▶ FRAGMENTO SELECCIONADO
"""

Mas, ¿realmente es así? ¿Realmente los bancos pueden conceder todo el crédito que se les antoje? En realidad, no. El crédito extendido por la banca encuentra límites tanto por el lado de la oferta de ese crédito como por el lado de su demanda.
El crédito que puede ofertar la banca está necesariamente limitado desde el momento en que, no lo olvidemos, los medios de pago que genera un banco (los depósitos a la vista, por ejemplo) son deudas contra ese banco... y deudas que además son cobrables de inmediato. Cuando los bancos monetizan bienes futuros lo que están haciendo, en el fondo, es endeudarse a muy corto plazo (emiten pasivos pagaderos a la vista) y prestar a largo plazo. La inestabilidad de la operación es clara: si el banco se compromete a entregar a petición del cliente un oro o un papel moneda que sólo obtendrá con el paso de los años, en cualquier momento la entidad puede ser presa de una suspensión de pagos. Por consiguiente, el chiringuito crediticio montado por un banco que se endeuda a corto y presta a largo depende críticamente de que algunos de sus acreedores (los depositantes, verbigracia) no le exijan en tropel el pago de sus deudas. Si lo hicieran, el banco no sólo tendría que dejar inmediatamente de prestar a largo plazo, sino que incluso debería liquidar (malvender) con grandes descuentos sus activos para obtener algo de circulante con el que satisfacer a sus acreedores (lo que podría abocarlo a la quiebra).

"""

▶ FILAS DE DATOS

"""

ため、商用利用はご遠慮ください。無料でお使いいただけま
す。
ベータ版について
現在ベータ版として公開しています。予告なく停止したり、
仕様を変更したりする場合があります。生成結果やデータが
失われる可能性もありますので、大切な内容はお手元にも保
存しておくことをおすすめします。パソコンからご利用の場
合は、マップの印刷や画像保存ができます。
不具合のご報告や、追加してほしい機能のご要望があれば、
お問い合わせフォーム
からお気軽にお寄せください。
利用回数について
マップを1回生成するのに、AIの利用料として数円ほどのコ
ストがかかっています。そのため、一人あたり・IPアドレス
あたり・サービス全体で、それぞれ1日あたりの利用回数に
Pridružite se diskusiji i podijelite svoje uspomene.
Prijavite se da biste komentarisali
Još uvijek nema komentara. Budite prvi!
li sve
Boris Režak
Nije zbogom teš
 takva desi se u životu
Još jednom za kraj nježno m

"""
"""

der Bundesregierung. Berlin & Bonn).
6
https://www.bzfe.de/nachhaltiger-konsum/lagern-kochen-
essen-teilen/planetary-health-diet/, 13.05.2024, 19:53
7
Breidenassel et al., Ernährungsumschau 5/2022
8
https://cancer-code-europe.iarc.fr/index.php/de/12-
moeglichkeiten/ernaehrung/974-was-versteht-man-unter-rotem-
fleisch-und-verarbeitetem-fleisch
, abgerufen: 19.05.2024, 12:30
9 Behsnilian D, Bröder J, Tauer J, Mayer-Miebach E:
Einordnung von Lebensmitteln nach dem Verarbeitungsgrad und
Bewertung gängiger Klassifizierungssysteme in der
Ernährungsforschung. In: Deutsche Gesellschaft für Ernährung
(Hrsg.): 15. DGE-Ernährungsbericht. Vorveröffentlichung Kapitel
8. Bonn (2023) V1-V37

"""
"""

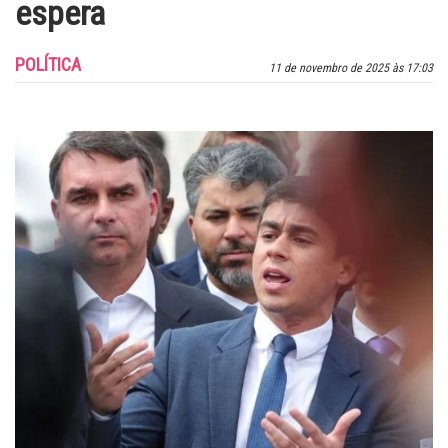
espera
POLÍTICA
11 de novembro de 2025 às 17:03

"""

▶ TAREA ASIGNADA 1
Reproduzca literalmente el pasaje del fragmento sobre el crédito bancario desde "Mas, ¿realmente es" hasta "de su demanda.", ambos incluidos.
▶ TAREA ASIGNADA 2
Según el fragmento sobre el crédito bancario, explique en una a tres oraciones por qué el crédito que puede ofertar la banca está necesariamente limitado.
Las filas no resultan necesarias para realizar ninguna tarea.

▶ RESPUESTA DE TAREA 1
Mas, ¿realmente es así? ¿Realmente los bancos pueden conceder todo el crédito que se les antoje? En realidad, no. El crédito extendido por la banca encuentra límites tanto por el lado de la oferta de ese crédito como por el lado de su demanda.

▶ RESPUESTA DE TAREA 2
Los medios de pago que genera un banco, como los depósitos a la vista, son deudas contra ese banco que pueden cobrarse de inmediato. Como el banco se endeuda a corto plazo y presta a largo plazo, corre el riesgo de caer en una suspensión de pagos si sus acreedores le exigen el pago en tropel. En ese caso tendría que dejar de prestar y malvender sus activos, lo que podría llevarlo a la quiebra.